Task prompt >> Among the entries that follow, how many lines contain the word "SQUARE"? Give the number alone.
[Records shown]
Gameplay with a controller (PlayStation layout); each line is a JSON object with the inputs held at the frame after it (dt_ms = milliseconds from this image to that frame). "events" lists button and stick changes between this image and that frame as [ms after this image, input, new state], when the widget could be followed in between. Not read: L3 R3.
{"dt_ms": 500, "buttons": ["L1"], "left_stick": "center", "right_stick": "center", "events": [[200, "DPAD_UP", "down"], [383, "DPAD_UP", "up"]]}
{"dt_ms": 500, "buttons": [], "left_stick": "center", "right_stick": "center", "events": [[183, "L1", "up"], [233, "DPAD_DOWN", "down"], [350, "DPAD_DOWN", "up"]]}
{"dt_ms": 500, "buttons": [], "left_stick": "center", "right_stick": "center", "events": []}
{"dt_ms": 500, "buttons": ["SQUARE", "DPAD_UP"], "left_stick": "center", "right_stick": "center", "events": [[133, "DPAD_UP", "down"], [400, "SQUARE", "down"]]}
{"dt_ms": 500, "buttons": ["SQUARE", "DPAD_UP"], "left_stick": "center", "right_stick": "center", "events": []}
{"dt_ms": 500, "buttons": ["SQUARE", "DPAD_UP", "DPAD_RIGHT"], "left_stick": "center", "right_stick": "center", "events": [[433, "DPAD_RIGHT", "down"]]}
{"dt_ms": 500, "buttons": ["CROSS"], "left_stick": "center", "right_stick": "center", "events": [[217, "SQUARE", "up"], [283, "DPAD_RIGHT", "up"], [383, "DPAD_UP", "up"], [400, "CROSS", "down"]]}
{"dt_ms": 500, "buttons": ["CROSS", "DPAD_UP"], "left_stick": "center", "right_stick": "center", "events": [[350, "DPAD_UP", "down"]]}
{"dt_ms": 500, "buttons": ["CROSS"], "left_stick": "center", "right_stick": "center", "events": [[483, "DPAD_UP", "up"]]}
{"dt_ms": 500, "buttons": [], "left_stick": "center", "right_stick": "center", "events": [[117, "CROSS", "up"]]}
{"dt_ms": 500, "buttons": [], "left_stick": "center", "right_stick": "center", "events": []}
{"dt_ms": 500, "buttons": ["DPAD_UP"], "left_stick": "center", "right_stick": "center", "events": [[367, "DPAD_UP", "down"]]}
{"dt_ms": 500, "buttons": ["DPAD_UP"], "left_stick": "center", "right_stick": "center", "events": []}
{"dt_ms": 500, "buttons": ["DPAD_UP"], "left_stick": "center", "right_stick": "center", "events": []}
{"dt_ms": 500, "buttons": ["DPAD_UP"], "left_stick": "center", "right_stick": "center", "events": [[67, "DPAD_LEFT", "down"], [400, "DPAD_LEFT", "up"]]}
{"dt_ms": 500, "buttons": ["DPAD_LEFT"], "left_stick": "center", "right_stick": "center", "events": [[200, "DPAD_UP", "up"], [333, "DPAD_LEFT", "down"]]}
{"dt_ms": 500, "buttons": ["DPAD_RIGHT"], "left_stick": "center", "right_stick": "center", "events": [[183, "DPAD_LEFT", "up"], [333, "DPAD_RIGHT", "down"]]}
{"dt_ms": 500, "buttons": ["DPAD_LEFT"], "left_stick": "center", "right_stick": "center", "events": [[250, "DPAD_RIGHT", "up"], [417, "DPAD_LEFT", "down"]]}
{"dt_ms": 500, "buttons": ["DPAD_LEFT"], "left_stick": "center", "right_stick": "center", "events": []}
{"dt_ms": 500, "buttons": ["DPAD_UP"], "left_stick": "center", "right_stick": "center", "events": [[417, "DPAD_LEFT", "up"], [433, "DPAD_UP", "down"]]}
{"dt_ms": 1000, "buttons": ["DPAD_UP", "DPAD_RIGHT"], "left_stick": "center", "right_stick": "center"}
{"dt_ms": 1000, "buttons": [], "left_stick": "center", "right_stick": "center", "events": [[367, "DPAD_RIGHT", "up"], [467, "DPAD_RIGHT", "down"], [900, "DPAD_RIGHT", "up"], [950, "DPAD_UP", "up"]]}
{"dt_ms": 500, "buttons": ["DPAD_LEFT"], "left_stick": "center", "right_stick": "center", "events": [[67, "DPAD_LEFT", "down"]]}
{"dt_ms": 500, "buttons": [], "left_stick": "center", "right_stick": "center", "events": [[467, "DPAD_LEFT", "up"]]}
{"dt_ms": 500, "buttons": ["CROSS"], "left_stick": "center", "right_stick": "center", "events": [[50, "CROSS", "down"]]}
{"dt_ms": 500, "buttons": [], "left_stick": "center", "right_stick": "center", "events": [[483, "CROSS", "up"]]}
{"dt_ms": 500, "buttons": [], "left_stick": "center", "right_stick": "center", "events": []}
[/Records shown]
The completed task >> 4